8. Fox Reporter: Global Warming Advocates "Never" Cite A "Consensus Of Scientists." On Fox News, Fox Business reporter Sandra Smith said that the problem with global warming activists is that they always cite "one scientist, it's never a collection of scientists, it's never a consensus of scientists." After Fox News contributor Adam Lashinksy corrected her, Smith responded, "Adam, just so you know, the consensus has not been met among scientists on this issue. Or that CO2 actually plays a part in this global warming phenomenon as they've come up with somehow." In fact, survey after survey has shown that the vast majority of climate scientists agree that greenhouse gas emissions are causing climate change, while those trying to downplay global warming often resort to citing a single scientist if any.
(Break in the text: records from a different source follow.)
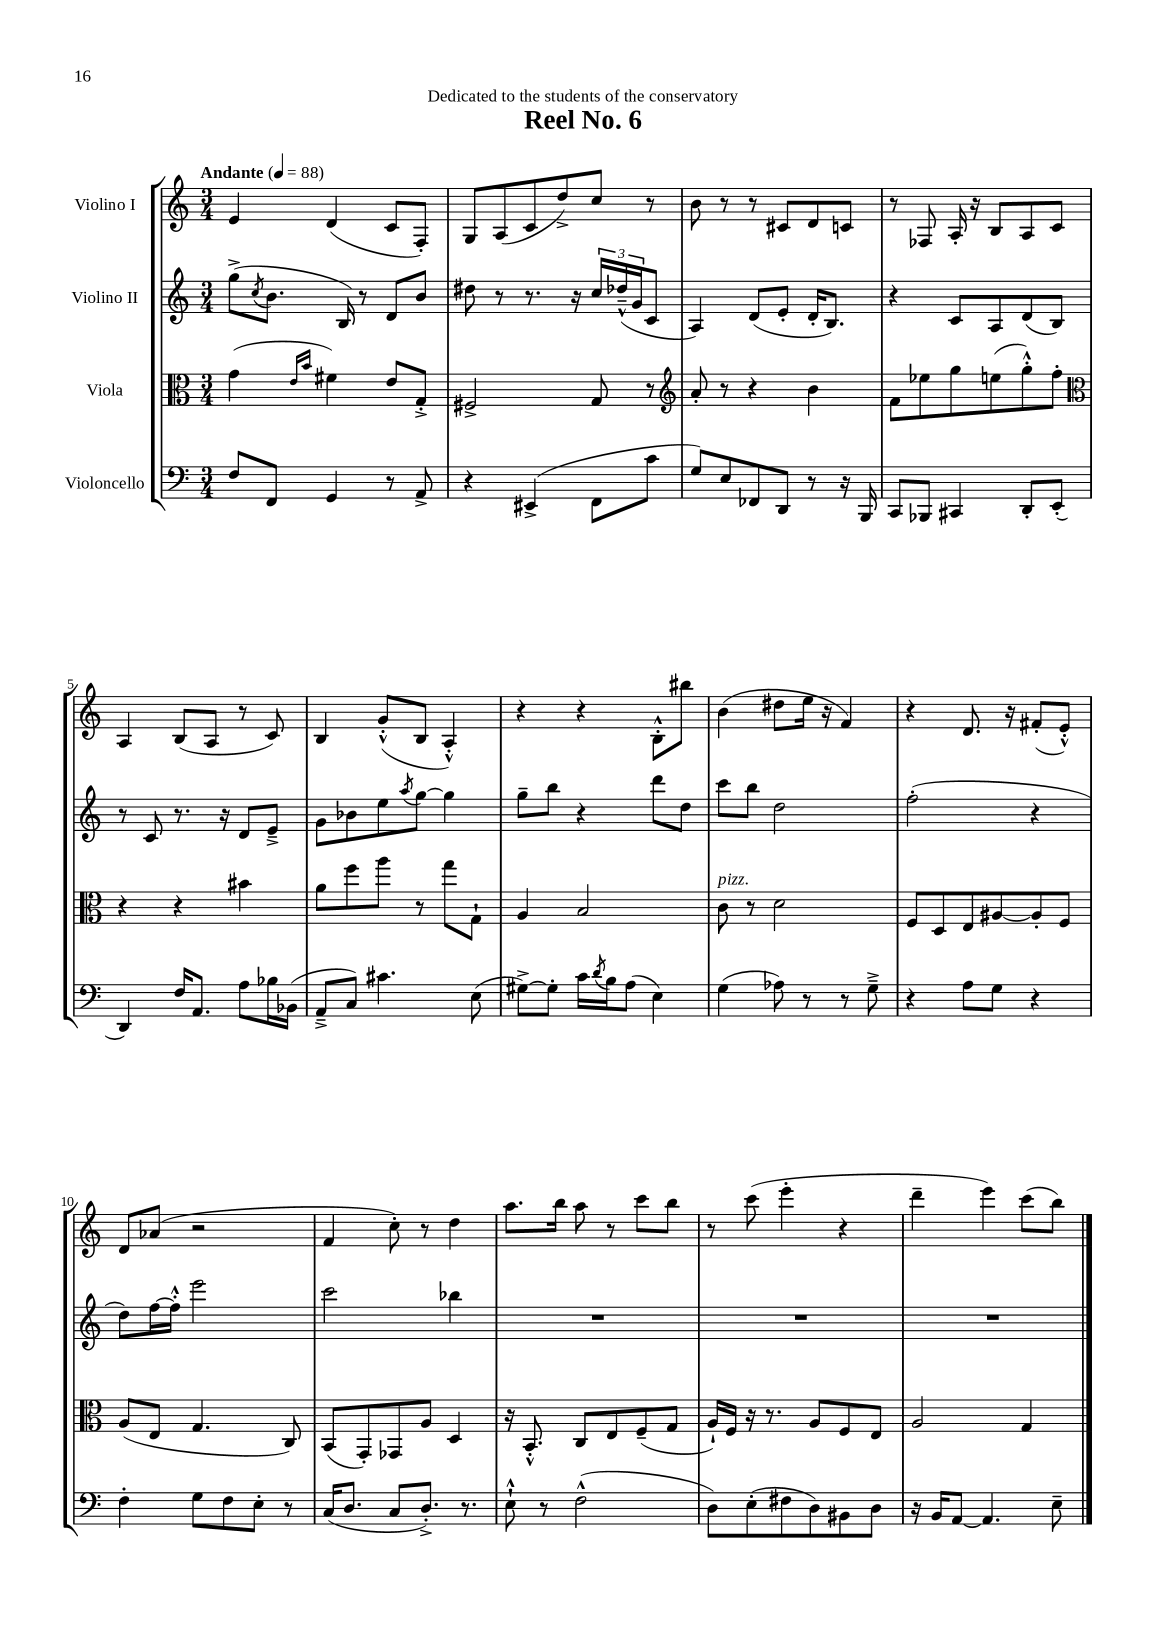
\header { title = "Reel No. 6" dedication = "Dedicated to the students of the conservatory" }
<<
\new StaffGroup <<
\new Staff = "s0" \with { instrumentName = "Violino I" } {
    \clef treble \key c \major \numericTimeSignature \time 3/4 \tempo "Andante" 4 = 88
    e'4 d'4( c'8 f8-.) |
    g8 a8( c'8 d''8->) c''8 r8 |
    b'8 r8 r8 cis'8 d'8 c'8 |
    r8 fes8 a16-. r16 b8 a8 c'8 |
    a4 b8( a8 r8 c'8) |
    b4 g'8-.-^( b8 a4-.-^) |
    r4 r4 b8-.-^ bis''8 |
    b'4( dis''8 e''16 r16 f'4) |
    r4 d'8. r16 fis'8-.( e'8-.-^) |
    d'8 aes'8( r2 |
    f'4 c''8-.) r8 d''4 |
    a''8. b''16 a''8 r8 c'''8 b''8 |
    r8 c'''8( e'''4-. r4 |
    d'''4-- e'''4) c'''8( b''8) \bar "|." |
}
\new Staff = "s1" \with { instrumentName = "Violino II" } {
    \clef treble \key c \major \numericTimeSignature \time 3/4
    g''8->( \acciaccatura { c''8 } b'8. b16) r8 d'8 b'8 |
    dis''8 r8 r8. r16 \tuplet 3/2 { c''16 des''16---^( g'16 } c'8 |
    a4) d'8( e'8-. d'16-. b8.) |
    r4 c'8 a8 d'8( b8) |
    r8 c'8 r8. r16 d'8 e'8---> |
    g'8 bes'8 e''8 \acciaccatura { a''8 } g''8~ g''4 |
    g''8-- b''8 r4 d'''8 d''8 |
    c'''8 b''8 d''2 |
    f''2-.( r4 |
    d''8) f''16~ f''16-.-^ e'''2 |
    c'''2 bes''4 |
    R2. |
    R2. |
    R2. \bar "|." |
}
\new Staff = "s2" \with { instrumentName = "Viola" } {
    \clef alto \key c \major \numericTimeSignature \time 3/4
    g'4( \grace { e'16 b'16 } fis'4) e'8 g8-.-> |
    fis2-> g8 r8 |
    \clef treble a'8-. r8 r4 b'4 |
    f'8 ees''8 g''8 e''8( g''8-.-^) f''8-. |
    \clef alto r4 r4 bis'4 |
    a'8 f''8 a''8 r8 g''8 g8-! |
    a4 b2 |
    c'8^\markup { \italic "pizz." } r8 d'2 |
    f8 d8 e8 ais8~ ais8-. f8 |
    a8( e8 g4. c8) |
    b,8( g,8-.) ges,8 a8 d4 |
    r16 b,8.-.-^ c8 e8 f8--( g8 |
    a16-!) f16 r16 r8. a8 f8 e8 |
    a2 g4 \bar "|." |
}
\new Staff = "s3" \with { instrumentName = "Violoncello" } {
    \clef bass \key c \major \numericTimeSignature \time 3/4
    f8 f,8 g,4 r8 a,8-> |
    r4 eis,4->( f,8 c'8 |
    g8) e8 fes,8 d,8 r8 r16 b,,16 |
    c,8 bes,,8 cis,4 d,8-. e,8-.( |
    d,4) f16 a,8. a8 bes16 bes,16( |
    a,8---> c8) cis'4. e8( |
    gis8~->) gis8-. c'16 \acciaccatura { d'8 } b16 a8( e4) |
    g4( aes8) r8 r8 g8---> |
    r4 a8 g8 r4 |
    f4-. g8 f8 e8-. r8 |
    c16( d8. c8 d8.-.->) r8. |
    e8-!-^ r8 f2-^( |
    d8) e8-.( fis8 d8) bis,8 d8 |
    r16 b,16 a,8~ a,4. e8-- \bar "|." |
}
>>
>>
But Smith thought that she had hit on a good point during that December 1 appearance, and repeated it on a later Fox News show, saying "still to this day, there is not a consensus among scientists. If you ever hear the President or his administration, they typically cite a scientist when they're making a point, rather than a consensus of scientists."
9. Fox Website: "Global Warming Means More Arctic Ice." In October, the Associated Press reported that, contrary to conservative media misinformation, slight Antarctic sea ice growth is consistent with climate scientists' projections for a warming planet. Fox Nation posted the story with the headline "AP: Global Warming Means More Arctic Ice." In fact, Arctic sea ice had just experienced the lowest minimum extent ever observed, a key indicator of rapid climate change.
10. Fox Declares "Global Warming Over" Based On A Tabloid Report. In October, Fox & Friends featured on-screen text declaring "Global Warming Over" based on a report by the UK tabloid The Daily Mail. But the UK's official Meteorological Office said that the article was "misleading" because it focused on a short period, obscuring that 2000 to 2009 was the warmest decade on record.